1. Упадок красноречия и принципат. Уже через несколько лет после установления диктатуры Цезаря Цицерон скорбел о том, что «форум римского народа… забыл изысканную речь, достойную слуха римлян»,[149] а в конце правления Тиберия историк Веллей Патеркул задавался вопросом, почему расцвет словесного искусства в последний век Республики к его времени сменился полным упадком. Сохранившийся текст «Сатирикона» Петрония начинается с рассуждения на эту же тему: «Именно вы, риторы, не в обиду вам будь сказано, первыми загубили красноречие»,[150] и в эти же годы корреспондент Сенеки прокуратор Луцилий интересовался, почему время от времени вообще и в их эпоху в частности «возникает род испорченного красноречия».[151] Квинтилиан, обобщив и проанализировав накопленный в Риме опыт ораторского искусства, пришел к необходимости написать книгу «О причинах порчи красноречия».[152] Диалог Тацита стоит в этом же ряду: «Ты часто спрашиваешь меня, Фабий Юст, — начинается это сочинение, — почему предшествующие столетия отличались таким обилием одаренных и знаменитых ораторов, а наш покинутый ими и лишенный славы красноречия век едва сохраняет самое слово „оратор“» (гл. 1). Книга и представляет собой ответ на этот вопрос.

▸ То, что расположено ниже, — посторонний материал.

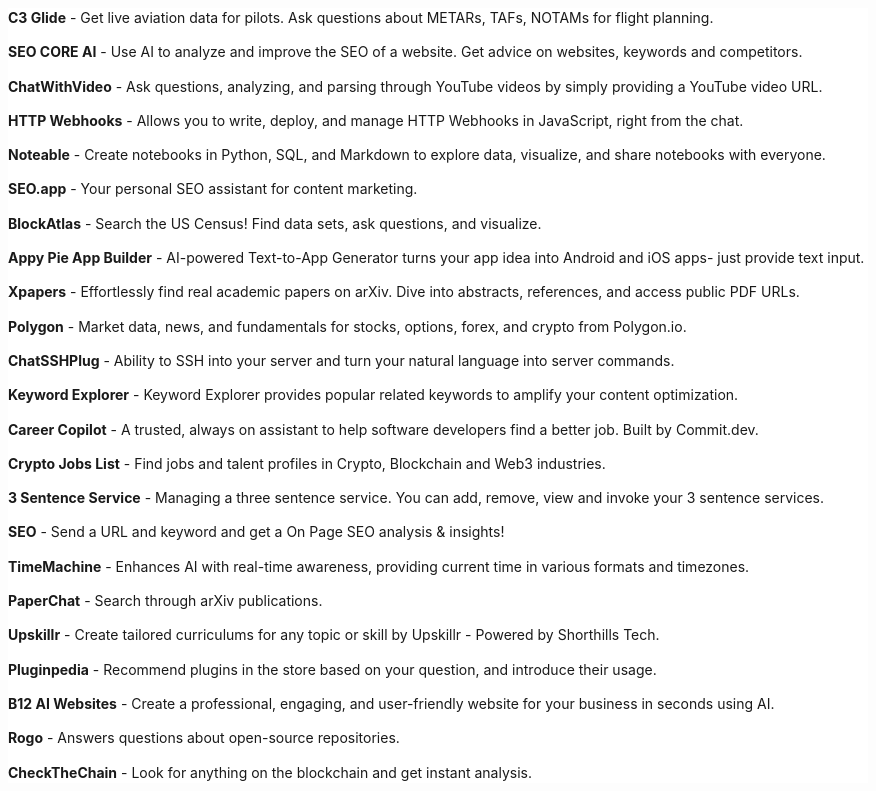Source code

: **C3 Glide** - Get live aviation data for pilots. Ask questions about METARs, TAFs, NOTAMs for flight planning. 

**SEO CORE AI** - Use AI to analyze and improve the SEO of a website. Get advice on websites, keywords and competitors. 

**ChatWithVideo** - Ask questions, analyzing, and parsing through YouTube videos by simply providing a YouTube video URL. 

**HTTP Webhooks** - Allows you to write, deploy, and manage HTTP Webhooks in JavaScript, right from the chat. 

**Noteable** - Create notebooks in Python, SQL, and Markdown to explore data, visualize, and share notebooks with everyone. 

**SEO.app** - Your personal SEO assistant for content marketing. 

**BlockAtlas** - Search the US Census! Find data sets, ask questions, and visualize. 

**Appy Pie App Builder** - AI-powered Text-to-App Generator turns your app idea into Android and iOS apps- just provide text input. 

**Xpapers** - Effortlessly find real academic papers on arXiv. Dive into abstracts, references, and access public PDF URLs. 

**Polygon** - Market data, news, and fundamentals for stocks, options, forex, and crypto from Polygon.io. 

**ChatSSHPlug** - Ability to SSH into your server and turn your natural language into server commands. 

**Keyword Explorer** - Keyword Explorer provides popular related keywords to amplify your content optimization. 

**Career Copilot** - A trusted, always on assistant to help software developers find a better job. Built by Commit.dev. 

**Crypto Jobs List** - Find jobs and talent profiles in Crypto, Blockchain and Web3 industries. 

**3 Sentence Service** - Managing a three sentence service. You can add, remove, view and invoke your 3 sentence services. 

**SEO** - Send a URL and keyword and get a On Page SEO analysis & insights! 

**TimeMachine** - Enhances AI with real-time awareness, providing current time in various formats and timezones. 

**PaperChat** - Search through arXiv publications. 

**Upskillr** - Create tailored curriculums for any topic or skill by Upskillr - Powered by Shorthills Tech. 

**Pluginpedia** - Recommend plugins in the store based on your question, and introduce their usage. 

**B12 AI Websites** - Create a professional, engaging, and user-friendly website for your business in seconds using AI. 

**Rogo** - Answers questions about open-source repositories. 

**CheckTheChain** - Look for anything on the blockchain and get instant analysis.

Римляне были на редкость практически и трезво мыслившим народом, презиравшим отвлеченные словопрения. Если в течение полутора веков общественное мнение государства было обеспокоено упадком красноречия, а самые выдающиеся деятели культуры упорно размышляли о его причинах, дело, видимо, заключалось не только в литературе и стилистике. Речь шла о гораздо более глубоких и важных насущных проблемах общественной жизни. В сочинениях перечисленных авторов указывается чаще всего одна из двух причин «порчи ораторского искусства». Первая носит непосредственно общественно-политический характер: красноречие — выражение и залог свободы; только в государстве, где важные решения обсуждаются публично, искусство доказывать и убеждать имеет смысл, живет и развивается; там, где такие решения принимаются принцепсом и выполнение их обеспечивается военной силой, оратору делать нечего и искусство его никнет; режим принципата именно поэтому означает конец красноречия. К этому сводилась основная мысль диалога Цицерона «Брут»; о страданиях, которые им приходится терпеть за свою верность свободе, разглагольствуют наставники ораторского искусства у Петрония. «Одна лишь свобода способна питать и лелеять великие умы, — говорилось в анонимном трактате „О возвышенном“. — Мы же, современные люди, с детских лет воспитывались в правилах исправного раболепия и… по моему глубокому убеждению, способны сделаться всего лишь великолепными льстецами».[153]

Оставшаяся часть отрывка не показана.